The heritage of Queen Mary University of London can be traced back to the late 19th century with the establishment of the People’s Palace, a philanthropic organisation designed to bring culture, recreation and education to the East End.
Its founders set out to inspire and delight the local community with a vibrant calendar of social events and facilities, including swimming baths, concerts and a winter garden enclosed in glass.
2017 marks 130 years since the foundation of the People’s Palace in Mile End. In this podcast, QMUL’s Lis Parham speaks to social historians Dr Nadia Valman and Professor Alastair Owens about Victorian values in the old East End, wider social changes that were happening in the 1900s, and the origins of the university.
Find out more about the history of Queen Mary University of London.

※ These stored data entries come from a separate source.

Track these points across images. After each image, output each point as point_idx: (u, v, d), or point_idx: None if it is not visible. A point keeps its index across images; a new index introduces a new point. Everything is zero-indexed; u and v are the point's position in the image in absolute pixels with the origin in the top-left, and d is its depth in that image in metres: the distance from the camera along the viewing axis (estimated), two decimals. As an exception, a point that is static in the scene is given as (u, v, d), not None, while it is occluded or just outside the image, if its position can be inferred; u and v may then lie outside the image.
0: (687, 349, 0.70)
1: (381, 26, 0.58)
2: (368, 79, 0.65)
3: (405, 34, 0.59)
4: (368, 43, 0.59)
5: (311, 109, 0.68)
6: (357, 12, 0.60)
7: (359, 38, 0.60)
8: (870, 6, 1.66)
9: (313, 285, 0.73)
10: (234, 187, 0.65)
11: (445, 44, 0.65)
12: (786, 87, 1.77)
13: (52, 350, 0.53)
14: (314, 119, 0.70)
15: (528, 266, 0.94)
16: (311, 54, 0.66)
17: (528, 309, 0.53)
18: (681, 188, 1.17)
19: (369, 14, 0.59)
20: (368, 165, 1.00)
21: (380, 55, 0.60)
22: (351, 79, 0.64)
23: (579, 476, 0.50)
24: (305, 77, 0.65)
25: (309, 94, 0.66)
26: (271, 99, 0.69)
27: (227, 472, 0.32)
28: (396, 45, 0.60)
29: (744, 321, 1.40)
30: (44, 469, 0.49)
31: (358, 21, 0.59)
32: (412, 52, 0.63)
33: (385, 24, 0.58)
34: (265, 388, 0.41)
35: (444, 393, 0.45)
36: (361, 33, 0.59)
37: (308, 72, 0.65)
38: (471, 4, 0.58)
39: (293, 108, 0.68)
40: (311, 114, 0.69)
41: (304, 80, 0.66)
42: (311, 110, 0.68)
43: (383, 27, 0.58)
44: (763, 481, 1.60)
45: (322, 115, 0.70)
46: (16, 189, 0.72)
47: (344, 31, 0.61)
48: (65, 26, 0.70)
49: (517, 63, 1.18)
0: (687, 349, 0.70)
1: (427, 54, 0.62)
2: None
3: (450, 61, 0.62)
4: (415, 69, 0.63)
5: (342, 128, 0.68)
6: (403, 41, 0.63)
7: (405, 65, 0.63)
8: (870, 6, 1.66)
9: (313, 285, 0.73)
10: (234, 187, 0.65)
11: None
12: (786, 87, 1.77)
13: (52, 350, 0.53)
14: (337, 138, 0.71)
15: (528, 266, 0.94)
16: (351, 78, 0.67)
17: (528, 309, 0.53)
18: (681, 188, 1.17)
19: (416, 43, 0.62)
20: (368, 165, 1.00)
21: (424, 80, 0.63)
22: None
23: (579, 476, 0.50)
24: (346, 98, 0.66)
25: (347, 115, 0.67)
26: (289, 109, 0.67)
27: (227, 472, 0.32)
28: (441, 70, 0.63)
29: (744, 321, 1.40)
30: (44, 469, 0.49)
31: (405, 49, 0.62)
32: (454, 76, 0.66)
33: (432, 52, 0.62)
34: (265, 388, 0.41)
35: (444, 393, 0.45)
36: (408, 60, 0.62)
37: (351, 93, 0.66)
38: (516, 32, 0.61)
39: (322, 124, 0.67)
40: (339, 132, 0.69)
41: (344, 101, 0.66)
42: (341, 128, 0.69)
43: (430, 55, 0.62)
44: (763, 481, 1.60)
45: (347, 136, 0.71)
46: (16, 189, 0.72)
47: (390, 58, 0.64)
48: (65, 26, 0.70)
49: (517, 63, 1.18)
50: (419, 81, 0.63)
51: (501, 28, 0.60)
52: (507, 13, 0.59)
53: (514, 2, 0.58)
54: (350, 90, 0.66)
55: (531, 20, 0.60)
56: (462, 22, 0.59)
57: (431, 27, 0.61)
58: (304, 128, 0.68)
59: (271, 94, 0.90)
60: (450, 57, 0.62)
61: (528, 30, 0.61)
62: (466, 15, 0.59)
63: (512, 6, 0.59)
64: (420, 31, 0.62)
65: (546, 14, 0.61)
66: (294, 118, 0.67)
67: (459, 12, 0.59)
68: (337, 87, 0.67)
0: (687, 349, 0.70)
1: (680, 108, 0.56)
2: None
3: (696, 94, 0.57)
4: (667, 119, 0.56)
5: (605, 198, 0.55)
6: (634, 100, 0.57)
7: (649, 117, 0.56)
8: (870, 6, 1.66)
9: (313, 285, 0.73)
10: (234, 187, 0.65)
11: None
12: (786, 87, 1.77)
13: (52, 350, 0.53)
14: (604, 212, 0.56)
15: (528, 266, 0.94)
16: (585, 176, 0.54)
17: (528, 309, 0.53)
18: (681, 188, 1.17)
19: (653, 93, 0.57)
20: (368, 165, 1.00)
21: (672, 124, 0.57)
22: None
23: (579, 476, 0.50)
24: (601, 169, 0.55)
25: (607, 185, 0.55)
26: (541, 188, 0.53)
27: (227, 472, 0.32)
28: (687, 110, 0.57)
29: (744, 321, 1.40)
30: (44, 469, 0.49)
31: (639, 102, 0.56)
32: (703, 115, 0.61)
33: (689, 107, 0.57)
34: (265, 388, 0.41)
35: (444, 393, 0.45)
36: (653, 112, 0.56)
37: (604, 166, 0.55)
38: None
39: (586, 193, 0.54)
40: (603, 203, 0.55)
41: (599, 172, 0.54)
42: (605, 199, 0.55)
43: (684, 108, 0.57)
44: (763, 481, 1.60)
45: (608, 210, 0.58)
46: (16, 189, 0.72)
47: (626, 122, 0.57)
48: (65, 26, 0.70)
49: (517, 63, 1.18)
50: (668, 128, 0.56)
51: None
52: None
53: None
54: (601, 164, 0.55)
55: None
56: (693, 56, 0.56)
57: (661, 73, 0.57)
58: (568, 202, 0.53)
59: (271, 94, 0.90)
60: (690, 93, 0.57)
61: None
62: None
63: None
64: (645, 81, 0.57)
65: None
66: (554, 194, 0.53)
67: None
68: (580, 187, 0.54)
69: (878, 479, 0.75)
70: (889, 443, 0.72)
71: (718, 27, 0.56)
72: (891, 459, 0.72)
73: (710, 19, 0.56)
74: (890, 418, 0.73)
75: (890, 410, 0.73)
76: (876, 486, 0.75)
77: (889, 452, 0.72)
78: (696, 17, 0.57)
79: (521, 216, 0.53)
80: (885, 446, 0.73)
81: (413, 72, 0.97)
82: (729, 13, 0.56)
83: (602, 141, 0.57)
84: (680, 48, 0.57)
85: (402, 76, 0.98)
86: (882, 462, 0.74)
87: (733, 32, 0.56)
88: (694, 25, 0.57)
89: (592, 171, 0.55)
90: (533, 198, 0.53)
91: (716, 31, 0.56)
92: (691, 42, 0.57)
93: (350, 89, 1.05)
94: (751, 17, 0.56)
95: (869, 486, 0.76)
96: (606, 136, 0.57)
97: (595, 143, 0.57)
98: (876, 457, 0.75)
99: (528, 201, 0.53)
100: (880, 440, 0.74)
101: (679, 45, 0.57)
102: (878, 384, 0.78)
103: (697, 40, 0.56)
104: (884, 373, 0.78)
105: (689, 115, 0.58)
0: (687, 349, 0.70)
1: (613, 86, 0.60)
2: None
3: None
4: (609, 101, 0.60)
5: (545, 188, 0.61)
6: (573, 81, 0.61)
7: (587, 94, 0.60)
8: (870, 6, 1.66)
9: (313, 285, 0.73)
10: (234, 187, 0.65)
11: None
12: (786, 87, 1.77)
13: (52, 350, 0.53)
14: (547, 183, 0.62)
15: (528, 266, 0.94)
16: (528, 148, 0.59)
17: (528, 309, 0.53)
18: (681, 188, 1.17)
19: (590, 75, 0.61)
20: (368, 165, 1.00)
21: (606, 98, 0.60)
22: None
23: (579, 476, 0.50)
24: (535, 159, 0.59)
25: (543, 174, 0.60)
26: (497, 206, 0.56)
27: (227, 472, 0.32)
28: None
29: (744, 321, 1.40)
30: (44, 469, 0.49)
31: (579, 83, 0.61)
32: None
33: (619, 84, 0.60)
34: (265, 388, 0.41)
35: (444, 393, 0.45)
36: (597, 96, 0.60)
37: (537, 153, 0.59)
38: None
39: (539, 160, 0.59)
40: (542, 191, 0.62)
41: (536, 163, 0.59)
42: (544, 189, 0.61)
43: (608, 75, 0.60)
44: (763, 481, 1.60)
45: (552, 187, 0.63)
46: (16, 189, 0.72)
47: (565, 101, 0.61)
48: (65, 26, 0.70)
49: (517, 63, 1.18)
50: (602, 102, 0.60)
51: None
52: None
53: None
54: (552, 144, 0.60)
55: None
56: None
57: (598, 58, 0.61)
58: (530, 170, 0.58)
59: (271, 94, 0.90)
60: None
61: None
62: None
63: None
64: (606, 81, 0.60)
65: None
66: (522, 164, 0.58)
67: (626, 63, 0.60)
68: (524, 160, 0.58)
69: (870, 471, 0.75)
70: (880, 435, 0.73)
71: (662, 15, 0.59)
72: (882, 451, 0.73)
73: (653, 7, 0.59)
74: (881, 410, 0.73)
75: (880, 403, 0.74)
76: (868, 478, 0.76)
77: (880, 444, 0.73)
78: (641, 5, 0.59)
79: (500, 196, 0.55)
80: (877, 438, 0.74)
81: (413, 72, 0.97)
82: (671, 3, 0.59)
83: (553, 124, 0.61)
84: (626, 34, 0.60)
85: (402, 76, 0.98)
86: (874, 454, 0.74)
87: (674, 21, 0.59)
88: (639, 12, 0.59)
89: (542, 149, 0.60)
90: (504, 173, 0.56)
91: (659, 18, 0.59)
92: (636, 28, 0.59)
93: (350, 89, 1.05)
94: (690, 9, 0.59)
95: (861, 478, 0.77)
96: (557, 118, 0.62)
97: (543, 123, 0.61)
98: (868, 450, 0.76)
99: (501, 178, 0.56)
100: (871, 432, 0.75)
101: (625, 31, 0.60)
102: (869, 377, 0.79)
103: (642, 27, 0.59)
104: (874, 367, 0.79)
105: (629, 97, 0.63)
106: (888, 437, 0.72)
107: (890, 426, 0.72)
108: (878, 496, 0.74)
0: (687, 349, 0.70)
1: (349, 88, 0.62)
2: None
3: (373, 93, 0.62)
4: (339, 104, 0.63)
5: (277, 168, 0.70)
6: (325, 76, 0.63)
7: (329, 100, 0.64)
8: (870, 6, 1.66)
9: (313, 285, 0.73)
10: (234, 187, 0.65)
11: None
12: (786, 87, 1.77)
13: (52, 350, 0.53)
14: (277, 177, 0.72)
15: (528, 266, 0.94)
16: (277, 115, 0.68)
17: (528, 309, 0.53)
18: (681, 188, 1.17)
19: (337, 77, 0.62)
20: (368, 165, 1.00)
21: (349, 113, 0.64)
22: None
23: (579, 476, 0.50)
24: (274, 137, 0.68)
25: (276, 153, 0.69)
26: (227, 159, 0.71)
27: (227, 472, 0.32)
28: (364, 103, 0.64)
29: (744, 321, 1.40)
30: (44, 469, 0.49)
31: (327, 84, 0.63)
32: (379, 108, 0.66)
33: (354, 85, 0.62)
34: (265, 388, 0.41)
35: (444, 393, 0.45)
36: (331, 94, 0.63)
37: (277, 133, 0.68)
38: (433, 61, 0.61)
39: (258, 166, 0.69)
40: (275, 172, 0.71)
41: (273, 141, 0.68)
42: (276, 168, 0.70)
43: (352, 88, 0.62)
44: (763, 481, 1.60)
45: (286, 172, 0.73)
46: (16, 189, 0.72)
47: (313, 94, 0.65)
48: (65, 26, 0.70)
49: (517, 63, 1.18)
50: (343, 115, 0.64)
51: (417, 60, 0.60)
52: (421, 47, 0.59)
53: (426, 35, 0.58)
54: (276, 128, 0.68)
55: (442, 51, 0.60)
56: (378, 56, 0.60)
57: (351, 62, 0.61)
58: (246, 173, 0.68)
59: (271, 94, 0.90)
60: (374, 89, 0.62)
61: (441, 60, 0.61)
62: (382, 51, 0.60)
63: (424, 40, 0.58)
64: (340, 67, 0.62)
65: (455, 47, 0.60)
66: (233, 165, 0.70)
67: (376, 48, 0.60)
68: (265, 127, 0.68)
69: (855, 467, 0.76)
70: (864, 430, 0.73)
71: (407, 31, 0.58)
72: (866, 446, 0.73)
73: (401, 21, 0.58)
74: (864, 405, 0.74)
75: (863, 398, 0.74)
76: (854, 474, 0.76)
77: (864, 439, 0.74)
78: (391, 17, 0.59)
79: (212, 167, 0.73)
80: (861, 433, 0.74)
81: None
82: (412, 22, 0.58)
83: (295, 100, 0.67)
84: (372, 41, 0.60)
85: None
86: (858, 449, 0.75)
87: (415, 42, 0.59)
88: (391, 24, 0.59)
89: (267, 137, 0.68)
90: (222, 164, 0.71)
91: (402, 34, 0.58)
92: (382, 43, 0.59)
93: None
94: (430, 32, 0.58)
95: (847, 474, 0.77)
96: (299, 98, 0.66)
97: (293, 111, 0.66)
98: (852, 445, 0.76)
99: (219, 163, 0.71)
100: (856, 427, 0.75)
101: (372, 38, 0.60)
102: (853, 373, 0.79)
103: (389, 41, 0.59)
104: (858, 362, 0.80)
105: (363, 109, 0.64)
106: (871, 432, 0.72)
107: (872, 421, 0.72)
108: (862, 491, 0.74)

Alastair Owens is Professor of Historical Geography in the School of Geography where he has taught since 2001. He took his first degree at King’s College London before completing a PhD at Queen Mary in the late 1990s. A previous winner of the College’s Drapers’ Award for Teaching, Alastair lectures across the human geography programme at Queen Mary, leading a popular third year course on Victorian London and another on the north American city of Boston, which includes a field trip to that city. His research examines families, gender and wealth in late nineteenth- and early twentieth-century Britain; material culture and domestic life in Victorian London; and the history of child welfare. Professor Owens is based at the School of Geography.

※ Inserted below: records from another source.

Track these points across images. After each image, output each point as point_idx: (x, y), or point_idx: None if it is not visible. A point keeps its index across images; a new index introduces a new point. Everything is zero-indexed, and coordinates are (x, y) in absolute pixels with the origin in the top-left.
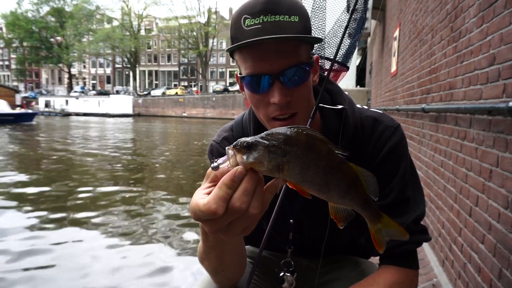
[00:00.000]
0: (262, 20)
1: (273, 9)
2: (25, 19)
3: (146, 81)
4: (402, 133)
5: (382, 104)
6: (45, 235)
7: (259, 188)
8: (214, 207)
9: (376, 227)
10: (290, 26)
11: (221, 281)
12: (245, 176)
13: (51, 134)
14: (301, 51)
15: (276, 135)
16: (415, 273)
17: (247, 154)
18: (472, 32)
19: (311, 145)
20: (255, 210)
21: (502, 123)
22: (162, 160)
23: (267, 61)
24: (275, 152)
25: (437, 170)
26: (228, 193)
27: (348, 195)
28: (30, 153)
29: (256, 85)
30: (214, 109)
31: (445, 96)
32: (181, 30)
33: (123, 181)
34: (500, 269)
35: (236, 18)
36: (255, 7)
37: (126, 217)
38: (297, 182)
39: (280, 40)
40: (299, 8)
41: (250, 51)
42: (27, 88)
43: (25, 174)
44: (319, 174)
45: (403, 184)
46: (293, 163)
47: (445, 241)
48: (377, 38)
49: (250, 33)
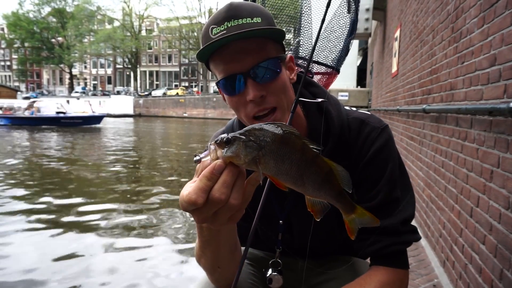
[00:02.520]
0: (226, 26)
1: (235, 15)
2: (27, 20)
3: (147, 82)
4: (390, 134)
5: (383, 105)
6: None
7: (239, 180)
8: (194, 197)
9: (350, 217)
10: (253, 26)
11: (219, 280)
12: (224, 169)
13: (118, 138)
14: (268, 48)
15: (253, 130)
16: (405, 273)
17: (226, 149)
18: (473, 33)
19: (286, 140)
20: (235, 201)
21: (503, 123)
22: (163, 160)
23: (236, 61)
24: (251, 146)
25: (438, 171)
26: (207, 184)
27: (322, 188)
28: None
29: (231, 87)
30: (214, 110)
31: (446, 96)
32: (182, 30)
33: (123, 182)
34: (501, 270)
35: (204, 30)
36: (219, 16)
37: (126, 217)
38: (273, 174)
39: (245, 38)
40: (260, 10)
41: (220, 56)
42: (28, 89)
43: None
44: (294, 167)
45: (391, 185)
46: (268, 157)
47: (446, 241)
48: (378, 39)
49: (217, 39)
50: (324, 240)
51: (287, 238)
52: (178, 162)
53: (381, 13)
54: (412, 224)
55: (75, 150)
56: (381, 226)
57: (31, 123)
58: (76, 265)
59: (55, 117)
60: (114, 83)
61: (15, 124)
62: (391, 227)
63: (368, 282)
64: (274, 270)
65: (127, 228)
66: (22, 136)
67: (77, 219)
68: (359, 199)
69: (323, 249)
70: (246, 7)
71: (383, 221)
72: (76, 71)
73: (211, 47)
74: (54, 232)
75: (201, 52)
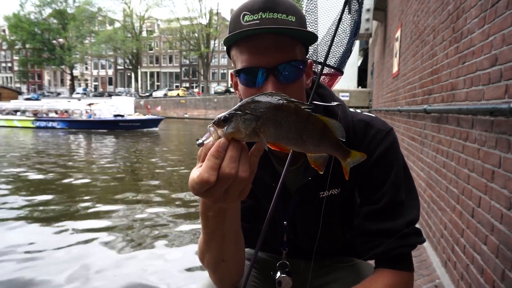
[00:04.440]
0: (260, 17)
1: (272, 7)
2: (28, 21)
3: (148, 83)
4: (394, 136)
5: (384, 105)
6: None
7: (244, 154)
8: (207, 176)
9: (347, 162)
10: (287, 24)
11: (222, 278)
12: (228, 146)
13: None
14: (296, 49)
15: (247, 104)
16: (410, 275)
17: (226, 127)
18: (474, 33)
19: (280, 106)
20: (245, 173)
21: (504, 124)
22: (165, 161)
23: (263, 54)
24: (249, 119)
25: (439, 171)
26: (216, 162)
27: (322, 142)
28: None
29: (250, 79)
30: (215, 110)
31: (447, 97)
32: (183, 31)
33: (125, 182)
34: (503, 270)
35: (235, 15)
36: (255, 5)
37: (125, 217)
38: (274, 140)
39: (277, 34)
40: (297, 9)
41: (247, 44)
42: (29, 90)
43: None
44: (292, 129)
45: (396, 187)
46: (266, 125)
47: (447, 242)
48: (379, 39)
49: (248, 27)
50: (328, 240)
51: (292, 240)
52: (179, 162)
53: (382, 13)
54: (417, 227)
55: (155, 155)
56: (386, 228)
57: (88, 127)
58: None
59: (114, 120)
60: (115, 84)
61: (72, 128)
62: (396, 230)
63: (374, 285)
64: (282, 272)
65: (125, 228)
66: (96, 140)
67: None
68: (363, 201)
69: (327, 250)
70: (284, 2)
71: (388, 224)
72: (77, 72)
73: (240, 34)
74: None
75: (229, 37)
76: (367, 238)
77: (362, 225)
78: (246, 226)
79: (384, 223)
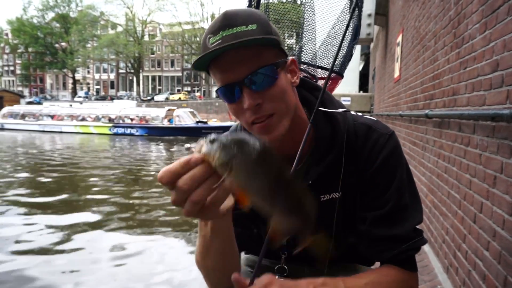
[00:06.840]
0: (221, 36)
1: (230, 24)
2: (31, 25)
3: (150, 86)
4: (397, 140)
5: (385, 110)
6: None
7: (209, 182)
8: (160, 175)
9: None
10: (248, 34)
11: (218, 284)
12: (198, 164)
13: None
14: (263, 55)
15: (237, 139)
16: (415, 275)
17: (207, 146)
18: (475, 38)
19: (262, 159)
20: (196, 198)
21: (506, 129)
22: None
23: (230, 70)
24: (227, 152)
25: (440, 176)
26: (177, 170)
27: (292, 214)
28: None
29: (229, 95)
30: (217, 114)
31: (449, 102)
32: (185, 35)
33: (125, 184)
34: (505, 277)
35: (203, 40)
36: (215, 26)
37: (125, 217)
38: (243, 187)
39: (239, 48)
40: (256, 16)
41: (216, 65)
42: (31, 93)
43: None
44: (266, 186)
45: (400, 192)
46: (240, 168)
47: (449, 247)
48: (380, 44)
49: (213, 48)
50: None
51: (290, 244)
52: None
53: (383, 18)
54: (420, 228)
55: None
56: (394, 234)
57: (168, 133)
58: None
59: (196, 127)
60: (117, 88)
61: (151, 135)
62: (404, 235)
63: (384, 274)
64: (280, 276)
65: (126, 228)
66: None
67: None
68: (367, 207)
69: (331, 256)
70: (241, 15)
71: (396, 230)
72: (79, 76)
73: (208, 57)
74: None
75: (198, 61)
76: (375, 244)
77: (369, 232)
78: (243, 232)
79: (391, 229)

Dr Nadia Valman is a scholar of nineteenth and twentieth-century urban literature. She has taught at Queen Mary for 10 years, where she has developed innovative courses using guided walks to explore the literature of London from Charles Dickens to Monica Ali. Her recent publications examine the Victorian East End novelist Israel Zangwill and she is the author of Zangwiil’s Spitalfields, a walking tour app. Dr Valman is based at the School of English and Drama.